GRP networks work in a similar way to Beneš network, except that each layer is a different reshuffling, known as GRP or sheeps-and-goats (see also TAOCP). GRP networks are typically shallower, but the reshuffling operation is only efficient if specific instructions are available in hardware, as they can be performed in 8 cycles. The PEXT/PDEP instructions used for the GRP reshuffling is supported by Intel starting from the Haswell processors (released in 2013) and by AMD from the Zen 3 generation (released in 2020). On older AMD architectures, PEXT/PDEP is implemented in microcode and are reportedly slower. On such machines you may want to experiment which method is faster and possibly disable calls to BMI2 with ENV["BIT_PERMUTATIONS_USE_INTRINSICS"] = false. Fallback operations are implemented but are typically much slower then butterfly operations. The construction of the masks follows the algorithm in: R. Lee, Z. Shi, X. Yang, Efficient permutation instructions for fast software cryptography, IEEE Micro (2001); which is well explained here.

AVX-512 bit shuffles

As mentioned in this blog post, new x86-64 processors have very powerful built-in instructions that can perform arbitrary bit shuffles. These types of operations exploit SIMD-vectorized operations on 128-, 256-, or 512-bit registers. By duplicating the data to permute, we can then extract the bits we need using a mask.
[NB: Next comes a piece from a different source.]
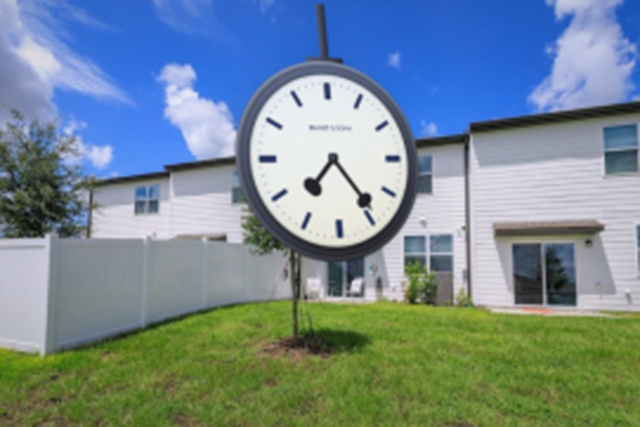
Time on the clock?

Despite the copying overhead, this turns out to be the fastest options for UInt16, UInt32 and UInt64. Unfortunately such operations are consistently available only from Intel's Icelake generation (starting from 2019).

Enhancements

Several improvements could be made. Here I just list the first ones off the top of my head:

Use ARM64-specific instructions It would be nice to improve performance on ARM64 processors by exploiting intrinsics for these processors, specifically Apple silicon. In SVE there is some kind of PEXT/PDEP equivalent here, as well as GRP operations, but unfortunately they don't seem to be supported by Apple. There are also some interesting possibilities described here.
Preconditioning A simple way of reducing the depth of the network is to try cheap operations like bitreverse and bitshift before or after the network to try to save masks. This is what is done here.
Lookup tables Small permutations could benefit from doing sub-permutations with a precomputed table. One could use pext to extract say 8 bits at a time, look up their permutation in a table of 256 elements, and join the results with |. This approach is fast but scales linearly with size, both in time and space, so it is interesting for permutations on UInt8s, UInt16s and possibly UInt32s.
PSHUFB The PSHUFB instruction is part of SSE3 and can perform arbitrary byte reshufflings. It could be used to compress a bunch of layers or combined with lookup tables for some very promising speedups.
Rearrangement Finding the best possible arrangement of the stages of a Beneš network (such that the most masks are trivial) is currently done by exhaustive search. It is likely there is a better way of constructing the masks, but I am not aware of any.
Better fallbacks Faster software fallbacks for pext/pdep exist, ~~like zp7~~ (uses x86 intrinsics anyway).
Code refactoring It should be possible to take a more functional approach and define a permutation as a series of transformations T ↦ T, but I'm not sure how to do that while preserving type inference and performance. This would allow for more generic algorithms and extensions.

Compatibility

This package is compatible with Julia 1.6 and above.